• _MATERIAL FOR THIS EXERCISE_:

__________________________________________________

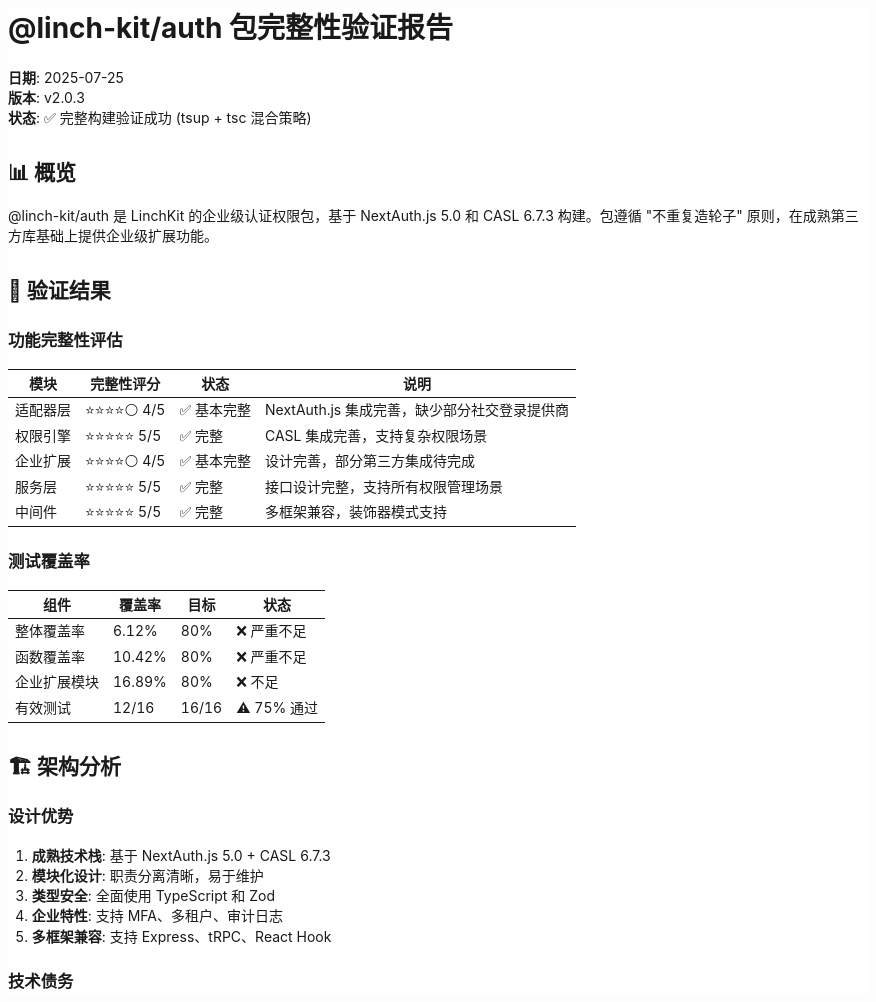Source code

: # @linch-kit/auth 包完整性验证报告

**日期**: 2025-07-25  
**版本**: v2.0.3  
**状态**: ✅ 完整构建验证成功 (tsup + tsc 混合策略)

## 📊 概览

@linch-kit/auth 是 LinchKit 的企业级认证权限包，基于 NextAuth.js 5.0 和 CASL 6.7.3 构建。包遵循 "不重复造轮子" 原则，在成熟第三方库基础上提供企业级扩展功能。

## 🎯 验证结果

### 功能完整性评估

| 模块     | 完整性评分     | 状态        | 说明                                         |
| -------- | -------------- | ----------- | -------------------------------------------- |
| 适配器层 | ⭐⭐⭐⭐⚪ 4/5 | ✅ 基本完整 | NextAuth.js 集成完善，缺少部分社交登录提供商 |
| 权限引擎 | ⭐⭐⭐⭐⭐ 5/5 | ✅ 完整     | CASL 集成完善，支持复杂权限场景              |
| 企业扩展 | ⭐⭐⭐⭐⚪ 4/5 | ✅ 基本完整 | 设计完善，部分第三方集成待完成               |
| 服务层   | ⭐⭐⭐⭐⭐ 5/5 | ✅ 完整     | 接口设计完整，支持所有权限管理场景           |
| 中间件   | ⭐⭐⭐⭐⭐ 5/5 | ✅ 完整     | 多框架兼容，装饰器模式支持                   |

### 测试覆盖率

| 组件         | 覆盖率 | 目标  | 状态        |
| ------------ | ------ | ----- | ----------- |
| 整体覆盖率   | 6.12%  | 80%   | ❌ 严重不足 |
| 函数覆盖率   | 10.42% | 80%   | ❌ 严重不足 |
| 企业扩展模块 | 16.89% | 80%   | ❌ 不足     |
| 有效测试     | 12/16  | 16/16 | ⚠️ 75% 通过 |

## 🏗️ 架构分析

### 设计优势

1. **成熟技术栈**: 基于 NextAuth.js 5.0 + CASL 6.7.3
2. **模块化设计**: 职责分离清晰，易于维护
3. **类型安全**: 全面使用 TypeScript 和 Zod
4. **企业特性**: 支持 MFA、多租户、审计日志
5. **多框架兼容**: 支持 Express、tRPC、React Hook

### 技术债务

__________________________________________________

Copy out the item above line for line, omitting the picture.

• _RESPONSE TO THE TASK_:
Source code

: # @linch-kit/auth 包完整性验证报告

**日期**: 2025-07-25  
**版本**: v2.0.3  
**状态**: ✅ 完整构建验证成功 (tsup + tsc 混合策略)

## 📊 概览

@linch-kit/auth 是 LinchKit 的企业级认证权限包，基于 NextAuth.js 5.0 和 CASL 6.7.3 构建。包遵循 "不重复造轮子" 原则，在成熟第三方库基础上提供企业级扩展功能。

## 🎯 验证结果

### 功能完整性评估

| 模块     | 完整性评分     | 状态        | 说明                                         |
| -------- | -------------- | ----------- | -------------------------------------------- |
| 适配器层 | ⭐⭐⭐⭐⚪ 4/5 | ✅ 基本完整 | NextAuth.js 集成完善，缺少部分社交登录提供商 |
| 权限引擎 | ⭐⭐⭐⭐⭐ 5/5 | ✅ 完整     | CASL 集成完善，支持复杂权限场景              |
| 企业扩展 | ⭐⭐⭐⭐⚪ 4/5 | ✅ 基本完整 | 设计完善，部分第三方集成待完成               |
| 服务层   | ⭐⭐⭐⭐⭐ 5/5 | ✅ 完整     | 接口设计完整，支持所有权限管理场景           |
| 中间件   | ⭐⭐⭐⭐⭐ 5/5 | ✅ 完整     | 多框架兼容，装饰器模式支持                   |

### 测试覆盖率

| 组件         | 覆盖率 | 目标  | 状态        |
| ------------ | ------ | ----- | ----------- |
| 整体覆盖率   | 6.12%  | 80%   | ❌ 严重不足 |
| 函数覆盖率   | 10.42% | 80%   | ❌ 严重不足 |
| 企业扩展模块 | 16.89% | 80%   | ❌ 不足     |
| 有效测试     | 12/16  | 16/16 | ⚠️ 75% 通过 |

## 🏗️ 架构分析

### 设计优势

1. **成熟技术栈**: 基于 NextAuth.js 5.0 + CASL 6.7.3
2. **模块化设计**: 职责分离清晰，易于维护
3. **类型安全**: 全面使用 TypeScript 和 Zod
4. **企业特性**: 支持 MFA、多租户、审计日志
5. **多框架兼容**: 支持 Express、tRPC、React Hook

### 技术债务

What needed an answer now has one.